The thought crossed our mind to have lunch up there. Above the observation deck was a revolving restaurant that offered a bunch of different meal options, with a minimum spend (at least $55) if you wanted free entry to the observation deck. Weighing up the options, we decided to do that - spending an extra $15 to get a 2 course meal can't be that bad right?
Oh that was such a good decision!
We booked it and headed to the foot of the tower, where we found 2 distinct lines - a crazy long one for people buying their tickets and heading up to the observation deck, and a completely empty red carpet directing people to reception for bookings for the restaurant. That was our cue! We followed the red carpet to a desk where a couple of smiling ladies took our coats and directed us towards our very own private elevator. Meeting us there was a lovely guide who ushered us into the elevator and, as we ascended up the tower, pointed to the main attractions through the transparent walls of the shaft. As we got to the top, the doors opened to a group of smiling waiters and a wide open view that was to die for! Our waiter took us to our table and explained that the restaurant was, in fact, moving, and over the course of the next 72 minutes, or view will have revolved around the entirety of the the Toronto area. Gobsmacked, and completely grateful that we had booked for the ONLY clear, blue skied day in Toronto, we sat in awe of the ever-changing view in front of us.
The menu was huge, and the wine lists were extensive - all beautifully presented in thick wooden folders that made you feel like royalty. They brought out a bread basket and some of the most beautifully prepared meals you'll ever see. Dessert was incredible in itself - I had the lava cake and it was so decadent and rich, and just oh so delicious! There was nothing that was disappointing about this meal.
Following our meal, and our 72 minute round, we ventured down to the observation deck which, after spending a heap of time up in the clouds in the restaurant, was only almost as beautiful as the view we had earlier. There were no regrets with our decision to go to the restaurant, none at all! Toronto is beautiful from the ground, but infinitely more beautiful from the sky!
I'd heard, and read, and listened to people talk about the underground PATH of Toronto. We wanted to find it, but we just... couldn't? We couldn't find it! So while we were wandering aimlessly, we asked someone who knew where they were, and immediately there we like "Right there!" and low and behold, a sign stating 'PATH' was right above a doorway leading below the city. Who knew, right?
Let me tell you something: It's 30km long and is the world's LARGEST underground retail complex. Ridiculous, right?!
So we ventured down the stairs and were awe-struck with what we found - a huge underpass, with no buses or trams or road crossings or anything! Just people and shops. It was amazing. We quickly started to worry, though, how you'd know where you were going. Being underground throws your sense of direction completely off, because of course your memory relies on landmarks, and underground you can't just take a left here towards the tall rose gold building, or look up into the sky and find the CN Tower and head towards that.
We found a map on a nearby wall, and we astonished with what we found.

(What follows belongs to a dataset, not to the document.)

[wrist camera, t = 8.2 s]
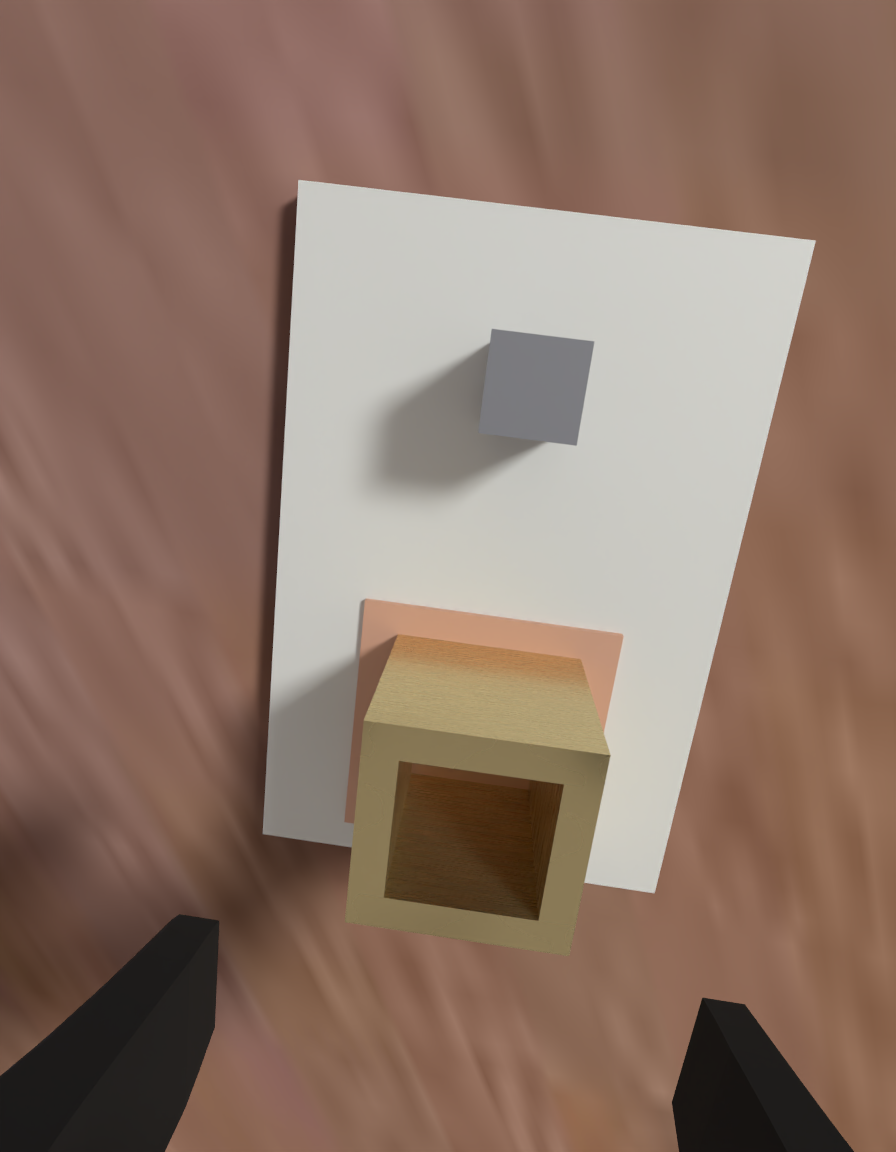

The map offered an above ground and below ground map, showing where you were in both locations. BUT, it had a compass, with P (red) for south, A (orange) for west, T (blue) for north, H (yellow) for east. These colours and appropriately coloured arrows scattered the pathway, hovering above several of the corridors and junctions so you always knew which direction you were going. It was possibly one of the coolest things we did in Toronto.